> **所给文本**
1095. 山脉数组中查找目标值
题目大概就是说在一坐山里面找
示例 1:
输入:array = [1,2,3,4,5,3,1], target = 3
输出:2
解释:3 在数组中出现了两次,下标分别为 2 和 5,我们返回最小的下标 2。
示例 2:
输入:array = [0,1,2,4,2,1], target = 3
输出:-1
解释:3 在数组中没有出现,返回 -1。
提示:
3 <= mountain_arr.length() <= 10000
0 <= target <= 10^9
0 <= mountain_arr.get(index) <= 10^9
代码1
用三次二分搜索
public class Solution2 {
public int findInMountainArray(int target, MountainArray mountainArr) {
int len = mountainArr.length();
//找到i
int peakIndex = binarySearchTop(mountainArr, 0, len-1);
//二分查找
//在第一个有序数组中查找目标元素
int res = binarySearch1(mountainArr, 0, peakIndex, target);
if(res != -1) {
return res;
}
//在第二个有序数组中查找目标元素
return binarySearch2(mountainArr, peakIndex + 1, len - 1, target);
}
private int binarySearchTop(MountainArray mountainArr, int left, int right) {
while (left < right) {
int mid = left + (right - left) / 2;
if (mountainArr.get(mid) < mountainArr.get(mid + 1)) {
//下一轮搜索区间[mid+1,right]
left = mid + 1;
} else {
//下一轮搜索区间[left,mid]
right = mid;
}
}
//left == right
return left;
}
//在[left...right] 查找target元素的下标
private int binarySearch1(MountainArray mountainArr, int left, int right, int target) {
while (left < right) {
int mid = left + (right - left) / 2;
if (mountainArr.get(mid) < target) {
//下一轮搜索区间[mid+1,right]
left = mid + 1;
} else {
//下一轮搜索区间[left,mid]
right = mid;
}
}
if(mountainArr.get(left) == target) {
return left;
}
return -1;
}
//在[left...right] 查找target元素的下标
private int binarySearch2(MountainArray mountainArr, int left, int right, int target) {
while (left < right) {
//加1变为上取整
int mid = left + (right - left + 1) / 2;
if (mountainArr.get(mid) < target) {
//下一轮搜索区间[left, mid - 1]
right = mid - 1;
} else {
//下一轮搜索区间[left,right(mid)]
left = mid;
}
}
if(mountainArr.get(left) == target) {
return left;
}
return -1;
}
}
代码2
用三次二分搜索
/**
* // This is MountainArray's API interface.

> **所给数据**
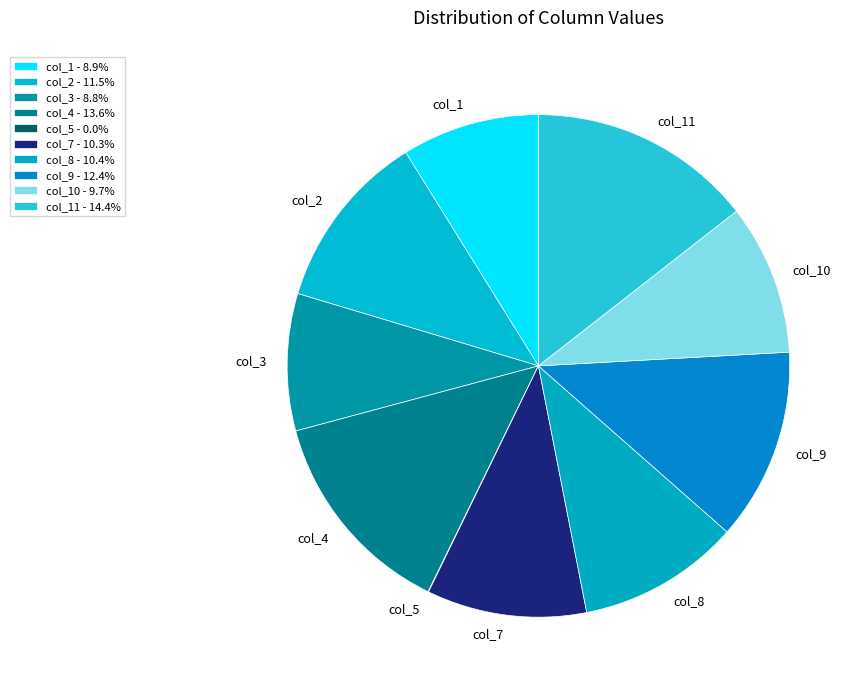

Approximately how many times larger is the value at col_7 compared to col_4?

0.8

> **书面任务**
把上面山脉数组查找那篇文本中从“1095. 山脉数组中查找目标值”到“解释:3 在数组中没有出现,返回 -1。”之间的内容一字不差地抄写出来,首尾两处都要包括在内。

> **书面解答**
1095. 山脉数组中查找目标值
题目大概就是说在一坐山里面找
示例 1:
输入:array = [1,2,3,4,5,3,1], target = 3
输出:2
解释:3 在数组中出现了两次,下标分别为 2 和 5,我们返回最小的下标 2。
示例 2:
输入:array = [0,1,2,4,2,1], target = 3
输出:-1
解释:3 在数组中没有出现,返回 -1。